_WHAT IS EXPECTED_
Check each line of the data, and copy those where "sekretariat" appears.

_GIVEN INFORMATION_
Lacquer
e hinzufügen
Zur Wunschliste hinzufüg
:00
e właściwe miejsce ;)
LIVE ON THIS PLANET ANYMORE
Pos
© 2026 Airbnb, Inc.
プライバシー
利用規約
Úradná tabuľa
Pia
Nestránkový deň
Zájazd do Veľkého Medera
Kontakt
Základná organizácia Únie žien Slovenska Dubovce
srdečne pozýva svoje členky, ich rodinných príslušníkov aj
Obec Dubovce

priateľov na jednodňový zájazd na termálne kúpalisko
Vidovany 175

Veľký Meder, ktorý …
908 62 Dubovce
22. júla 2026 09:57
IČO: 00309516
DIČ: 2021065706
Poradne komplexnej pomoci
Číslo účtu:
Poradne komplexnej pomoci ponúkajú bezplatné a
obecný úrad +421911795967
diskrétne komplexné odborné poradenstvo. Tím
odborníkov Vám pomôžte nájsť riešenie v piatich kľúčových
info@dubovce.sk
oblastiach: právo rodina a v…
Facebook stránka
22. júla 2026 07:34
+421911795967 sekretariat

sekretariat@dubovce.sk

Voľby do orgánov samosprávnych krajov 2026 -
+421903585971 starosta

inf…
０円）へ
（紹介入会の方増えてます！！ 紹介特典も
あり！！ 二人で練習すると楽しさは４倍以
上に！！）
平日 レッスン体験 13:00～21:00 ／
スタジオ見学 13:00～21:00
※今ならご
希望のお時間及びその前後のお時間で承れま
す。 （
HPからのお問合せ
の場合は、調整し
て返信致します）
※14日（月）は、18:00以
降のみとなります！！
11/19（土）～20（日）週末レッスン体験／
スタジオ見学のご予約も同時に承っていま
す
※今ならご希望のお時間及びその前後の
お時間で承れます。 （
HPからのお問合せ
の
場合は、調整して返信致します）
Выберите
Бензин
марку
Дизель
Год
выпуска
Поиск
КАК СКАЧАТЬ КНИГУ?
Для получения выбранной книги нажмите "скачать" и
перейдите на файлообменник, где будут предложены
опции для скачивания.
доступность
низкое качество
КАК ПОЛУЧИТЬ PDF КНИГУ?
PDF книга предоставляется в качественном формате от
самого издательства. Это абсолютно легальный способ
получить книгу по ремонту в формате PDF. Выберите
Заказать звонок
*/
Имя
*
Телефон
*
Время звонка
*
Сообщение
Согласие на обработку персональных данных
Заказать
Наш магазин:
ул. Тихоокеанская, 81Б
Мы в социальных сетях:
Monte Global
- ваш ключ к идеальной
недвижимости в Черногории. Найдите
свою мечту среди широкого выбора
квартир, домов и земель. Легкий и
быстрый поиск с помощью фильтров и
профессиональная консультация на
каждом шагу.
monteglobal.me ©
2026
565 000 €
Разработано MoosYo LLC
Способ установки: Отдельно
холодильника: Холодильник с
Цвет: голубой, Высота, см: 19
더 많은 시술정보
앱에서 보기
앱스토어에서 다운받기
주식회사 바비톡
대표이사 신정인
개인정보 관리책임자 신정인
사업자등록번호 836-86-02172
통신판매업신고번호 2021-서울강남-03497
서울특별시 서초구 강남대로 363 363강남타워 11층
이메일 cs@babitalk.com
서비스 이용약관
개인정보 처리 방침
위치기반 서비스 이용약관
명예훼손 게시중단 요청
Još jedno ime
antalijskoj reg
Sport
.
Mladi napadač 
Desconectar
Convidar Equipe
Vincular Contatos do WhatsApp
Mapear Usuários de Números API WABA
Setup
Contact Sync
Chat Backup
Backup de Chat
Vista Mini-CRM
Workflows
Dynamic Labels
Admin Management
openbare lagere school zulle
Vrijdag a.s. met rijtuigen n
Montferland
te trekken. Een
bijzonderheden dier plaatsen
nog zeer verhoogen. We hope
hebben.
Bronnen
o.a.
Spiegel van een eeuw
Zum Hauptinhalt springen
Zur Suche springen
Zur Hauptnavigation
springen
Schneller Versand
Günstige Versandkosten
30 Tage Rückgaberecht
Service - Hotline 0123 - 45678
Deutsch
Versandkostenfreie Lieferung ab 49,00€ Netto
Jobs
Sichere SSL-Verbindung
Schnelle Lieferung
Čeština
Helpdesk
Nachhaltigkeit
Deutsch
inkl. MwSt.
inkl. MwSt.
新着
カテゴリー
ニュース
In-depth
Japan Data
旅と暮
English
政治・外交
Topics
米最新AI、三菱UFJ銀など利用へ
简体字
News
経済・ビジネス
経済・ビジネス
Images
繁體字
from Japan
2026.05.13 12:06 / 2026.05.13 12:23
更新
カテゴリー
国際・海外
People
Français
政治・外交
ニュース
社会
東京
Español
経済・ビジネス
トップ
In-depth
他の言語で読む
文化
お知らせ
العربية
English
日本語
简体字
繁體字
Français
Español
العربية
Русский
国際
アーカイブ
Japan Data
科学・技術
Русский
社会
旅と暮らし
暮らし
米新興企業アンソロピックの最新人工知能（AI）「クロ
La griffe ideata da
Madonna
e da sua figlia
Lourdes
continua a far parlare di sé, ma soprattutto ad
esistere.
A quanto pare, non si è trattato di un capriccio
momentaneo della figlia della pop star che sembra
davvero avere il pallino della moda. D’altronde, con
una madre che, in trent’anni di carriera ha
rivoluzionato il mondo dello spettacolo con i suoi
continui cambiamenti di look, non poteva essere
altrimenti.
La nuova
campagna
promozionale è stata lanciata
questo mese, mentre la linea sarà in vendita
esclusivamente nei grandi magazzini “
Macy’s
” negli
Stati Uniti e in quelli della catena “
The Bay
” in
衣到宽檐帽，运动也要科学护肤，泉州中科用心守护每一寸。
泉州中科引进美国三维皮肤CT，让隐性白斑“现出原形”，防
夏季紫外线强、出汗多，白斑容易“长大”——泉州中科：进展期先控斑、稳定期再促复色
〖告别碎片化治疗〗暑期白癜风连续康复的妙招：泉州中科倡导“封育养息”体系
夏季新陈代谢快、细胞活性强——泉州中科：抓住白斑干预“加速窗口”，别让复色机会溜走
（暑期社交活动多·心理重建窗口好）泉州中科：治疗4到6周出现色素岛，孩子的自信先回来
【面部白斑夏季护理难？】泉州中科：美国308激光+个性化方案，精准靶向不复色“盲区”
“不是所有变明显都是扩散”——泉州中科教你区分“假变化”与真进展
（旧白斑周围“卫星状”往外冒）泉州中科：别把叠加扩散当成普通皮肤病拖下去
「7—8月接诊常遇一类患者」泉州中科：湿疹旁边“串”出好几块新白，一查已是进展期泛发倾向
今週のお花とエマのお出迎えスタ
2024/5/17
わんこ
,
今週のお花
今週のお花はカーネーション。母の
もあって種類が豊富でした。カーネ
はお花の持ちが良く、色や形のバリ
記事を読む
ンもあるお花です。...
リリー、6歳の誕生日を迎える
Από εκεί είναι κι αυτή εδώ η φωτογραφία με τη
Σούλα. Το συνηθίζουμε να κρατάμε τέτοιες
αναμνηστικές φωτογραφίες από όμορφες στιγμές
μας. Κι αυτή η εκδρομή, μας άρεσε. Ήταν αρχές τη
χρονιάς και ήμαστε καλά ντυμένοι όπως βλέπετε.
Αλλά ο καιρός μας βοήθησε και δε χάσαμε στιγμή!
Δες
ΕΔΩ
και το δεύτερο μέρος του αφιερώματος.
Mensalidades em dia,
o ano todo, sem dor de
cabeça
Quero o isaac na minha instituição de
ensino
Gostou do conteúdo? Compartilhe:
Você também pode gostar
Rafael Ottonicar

_TASK ANSWER_
+421911795967 sekretariat
sekretariat@dubovce.sk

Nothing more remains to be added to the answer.